(Data entries)
☆ ☆ ☆ ☆
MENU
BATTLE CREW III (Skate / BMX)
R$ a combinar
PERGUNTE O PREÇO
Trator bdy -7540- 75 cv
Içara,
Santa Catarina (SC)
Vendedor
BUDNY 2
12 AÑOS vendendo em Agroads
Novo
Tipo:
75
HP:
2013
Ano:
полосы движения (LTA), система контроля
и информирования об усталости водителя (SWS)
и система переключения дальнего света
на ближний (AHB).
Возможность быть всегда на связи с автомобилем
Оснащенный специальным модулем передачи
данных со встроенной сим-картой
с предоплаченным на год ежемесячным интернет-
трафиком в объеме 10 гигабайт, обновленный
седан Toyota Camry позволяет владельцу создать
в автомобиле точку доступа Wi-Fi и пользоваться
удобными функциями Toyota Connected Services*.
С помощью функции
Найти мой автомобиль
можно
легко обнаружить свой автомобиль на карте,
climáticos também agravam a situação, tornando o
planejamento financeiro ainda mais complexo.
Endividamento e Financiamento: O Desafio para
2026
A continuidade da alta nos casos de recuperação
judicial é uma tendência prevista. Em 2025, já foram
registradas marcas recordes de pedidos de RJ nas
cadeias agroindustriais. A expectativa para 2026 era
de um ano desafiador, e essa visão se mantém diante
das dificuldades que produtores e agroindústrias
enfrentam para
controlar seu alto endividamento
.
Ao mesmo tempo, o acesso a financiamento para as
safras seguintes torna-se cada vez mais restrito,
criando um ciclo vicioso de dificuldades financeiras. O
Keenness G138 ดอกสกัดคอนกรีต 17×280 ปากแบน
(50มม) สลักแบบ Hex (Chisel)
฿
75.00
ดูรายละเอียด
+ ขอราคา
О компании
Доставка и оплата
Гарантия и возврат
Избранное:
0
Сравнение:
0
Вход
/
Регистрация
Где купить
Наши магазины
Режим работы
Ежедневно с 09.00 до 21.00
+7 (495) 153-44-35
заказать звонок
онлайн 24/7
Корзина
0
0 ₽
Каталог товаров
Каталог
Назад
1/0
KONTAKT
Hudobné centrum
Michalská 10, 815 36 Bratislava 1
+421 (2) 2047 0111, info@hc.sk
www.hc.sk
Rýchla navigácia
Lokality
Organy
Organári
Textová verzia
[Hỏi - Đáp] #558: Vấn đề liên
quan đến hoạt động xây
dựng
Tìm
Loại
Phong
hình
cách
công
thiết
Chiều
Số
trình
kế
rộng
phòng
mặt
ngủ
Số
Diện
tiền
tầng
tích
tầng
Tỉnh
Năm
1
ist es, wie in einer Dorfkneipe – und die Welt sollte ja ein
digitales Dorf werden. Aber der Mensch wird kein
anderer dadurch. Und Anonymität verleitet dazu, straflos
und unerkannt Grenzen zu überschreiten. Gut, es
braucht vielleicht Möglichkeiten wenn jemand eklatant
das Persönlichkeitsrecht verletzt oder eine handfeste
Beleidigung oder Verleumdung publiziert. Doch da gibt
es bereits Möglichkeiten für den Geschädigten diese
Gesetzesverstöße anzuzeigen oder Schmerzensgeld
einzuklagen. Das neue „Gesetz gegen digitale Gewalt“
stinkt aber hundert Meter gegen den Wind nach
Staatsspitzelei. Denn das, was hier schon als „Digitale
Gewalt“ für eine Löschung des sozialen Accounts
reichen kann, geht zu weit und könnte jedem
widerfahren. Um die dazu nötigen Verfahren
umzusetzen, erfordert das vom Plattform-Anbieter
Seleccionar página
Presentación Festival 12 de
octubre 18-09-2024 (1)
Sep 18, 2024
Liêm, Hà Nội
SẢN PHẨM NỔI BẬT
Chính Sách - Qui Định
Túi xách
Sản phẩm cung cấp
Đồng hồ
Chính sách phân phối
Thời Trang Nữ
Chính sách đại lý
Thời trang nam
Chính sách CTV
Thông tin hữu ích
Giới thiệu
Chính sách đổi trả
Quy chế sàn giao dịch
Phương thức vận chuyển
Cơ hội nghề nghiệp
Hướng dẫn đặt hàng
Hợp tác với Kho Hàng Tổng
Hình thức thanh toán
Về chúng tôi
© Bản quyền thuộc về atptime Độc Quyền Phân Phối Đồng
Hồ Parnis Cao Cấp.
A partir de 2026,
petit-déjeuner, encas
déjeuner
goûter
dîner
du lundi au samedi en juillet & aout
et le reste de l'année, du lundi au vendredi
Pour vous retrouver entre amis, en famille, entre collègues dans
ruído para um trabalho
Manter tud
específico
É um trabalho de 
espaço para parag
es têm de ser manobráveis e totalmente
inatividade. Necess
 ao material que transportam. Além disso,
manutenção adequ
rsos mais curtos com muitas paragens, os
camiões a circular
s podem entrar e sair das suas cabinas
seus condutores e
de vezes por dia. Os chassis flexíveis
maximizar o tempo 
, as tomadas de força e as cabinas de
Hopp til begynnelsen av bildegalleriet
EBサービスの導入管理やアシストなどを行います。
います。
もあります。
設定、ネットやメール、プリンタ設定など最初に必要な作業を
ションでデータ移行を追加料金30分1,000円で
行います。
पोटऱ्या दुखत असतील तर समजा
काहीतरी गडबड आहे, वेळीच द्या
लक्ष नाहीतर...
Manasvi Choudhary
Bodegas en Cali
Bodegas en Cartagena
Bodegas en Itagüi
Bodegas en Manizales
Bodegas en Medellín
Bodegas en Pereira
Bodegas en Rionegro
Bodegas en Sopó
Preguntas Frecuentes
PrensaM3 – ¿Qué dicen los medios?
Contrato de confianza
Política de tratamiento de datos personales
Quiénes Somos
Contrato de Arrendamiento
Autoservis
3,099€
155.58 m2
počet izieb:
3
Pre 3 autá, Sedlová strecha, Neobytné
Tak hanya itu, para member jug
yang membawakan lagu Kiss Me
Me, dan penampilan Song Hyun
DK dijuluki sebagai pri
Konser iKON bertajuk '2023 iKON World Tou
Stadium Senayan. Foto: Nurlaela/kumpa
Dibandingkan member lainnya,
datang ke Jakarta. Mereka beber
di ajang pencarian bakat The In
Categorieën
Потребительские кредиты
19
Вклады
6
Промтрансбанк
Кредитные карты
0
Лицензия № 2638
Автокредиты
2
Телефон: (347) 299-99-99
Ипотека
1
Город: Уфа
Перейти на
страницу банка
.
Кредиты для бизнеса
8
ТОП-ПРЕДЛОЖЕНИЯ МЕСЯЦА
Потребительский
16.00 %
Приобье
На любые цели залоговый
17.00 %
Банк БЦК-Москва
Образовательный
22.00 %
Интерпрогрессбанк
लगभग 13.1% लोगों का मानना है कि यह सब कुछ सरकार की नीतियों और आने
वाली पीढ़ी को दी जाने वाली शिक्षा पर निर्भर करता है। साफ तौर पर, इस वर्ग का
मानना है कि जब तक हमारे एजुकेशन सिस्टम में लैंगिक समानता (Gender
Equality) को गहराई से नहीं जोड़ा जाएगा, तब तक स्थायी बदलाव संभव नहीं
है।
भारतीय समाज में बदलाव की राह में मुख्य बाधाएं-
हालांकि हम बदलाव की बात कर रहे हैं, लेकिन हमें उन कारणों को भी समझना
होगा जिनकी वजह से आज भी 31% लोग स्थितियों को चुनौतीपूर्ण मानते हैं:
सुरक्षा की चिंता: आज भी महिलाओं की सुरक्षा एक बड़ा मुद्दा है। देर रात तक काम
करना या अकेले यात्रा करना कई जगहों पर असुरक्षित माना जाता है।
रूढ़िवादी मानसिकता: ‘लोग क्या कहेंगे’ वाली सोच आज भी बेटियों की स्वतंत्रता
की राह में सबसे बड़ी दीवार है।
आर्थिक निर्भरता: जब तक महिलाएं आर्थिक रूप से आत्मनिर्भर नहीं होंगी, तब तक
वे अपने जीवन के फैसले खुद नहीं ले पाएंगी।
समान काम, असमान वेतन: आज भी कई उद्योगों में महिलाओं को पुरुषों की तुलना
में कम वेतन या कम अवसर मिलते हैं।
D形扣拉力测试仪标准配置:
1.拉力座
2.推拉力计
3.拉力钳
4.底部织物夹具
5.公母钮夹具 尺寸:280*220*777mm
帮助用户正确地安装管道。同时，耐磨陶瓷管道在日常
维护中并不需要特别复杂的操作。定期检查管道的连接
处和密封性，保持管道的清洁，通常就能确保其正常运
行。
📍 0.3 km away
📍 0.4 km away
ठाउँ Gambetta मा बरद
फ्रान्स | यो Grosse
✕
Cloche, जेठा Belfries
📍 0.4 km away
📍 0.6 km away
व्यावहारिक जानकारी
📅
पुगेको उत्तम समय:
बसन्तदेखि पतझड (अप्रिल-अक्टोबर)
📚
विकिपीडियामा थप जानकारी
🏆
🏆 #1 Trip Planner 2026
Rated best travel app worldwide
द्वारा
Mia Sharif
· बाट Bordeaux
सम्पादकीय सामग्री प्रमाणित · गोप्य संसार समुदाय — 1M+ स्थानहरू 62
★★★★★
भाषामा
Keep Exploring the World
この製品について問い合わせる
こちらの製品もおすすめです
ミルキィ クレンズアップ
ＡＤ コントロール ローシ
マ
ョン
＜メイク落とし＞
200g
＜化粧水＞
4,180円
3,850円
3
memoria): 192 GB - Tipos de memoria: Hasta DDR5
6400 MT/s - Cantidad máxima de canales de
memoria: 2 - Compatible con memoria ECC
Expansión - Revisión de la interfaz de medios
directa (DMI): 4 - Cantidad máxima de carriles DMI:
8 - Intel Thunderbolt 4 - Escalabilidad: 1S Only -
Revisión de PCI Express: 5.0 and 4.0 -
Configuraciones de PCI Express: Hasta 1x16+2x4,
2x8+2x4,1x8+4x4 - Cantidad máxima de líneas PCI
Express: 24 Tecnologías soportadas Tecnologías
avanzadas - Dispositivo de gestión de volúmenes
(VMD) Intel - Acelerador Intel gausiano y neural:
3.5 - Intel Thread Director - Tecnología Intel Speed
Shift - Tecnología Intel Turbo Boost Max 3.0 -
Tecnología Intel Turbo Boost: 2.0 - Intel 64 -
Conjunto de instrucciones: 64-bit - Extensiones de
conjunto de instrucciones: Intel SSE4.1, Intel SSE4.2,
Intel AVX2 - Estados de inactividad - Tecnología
☆ ☆ ☆ ☆
BRIEF:
Find the lines above that include the string "máxima" and copy them.

EXERCISE ANSWER:
6400 MT/s - Cantidad máxima de canales de
directa (DMI): 4 - Cantidad máxima de carriles DMI:
2x8+2x4,1x8+4x4 - Cantidad máxima de líneas PCI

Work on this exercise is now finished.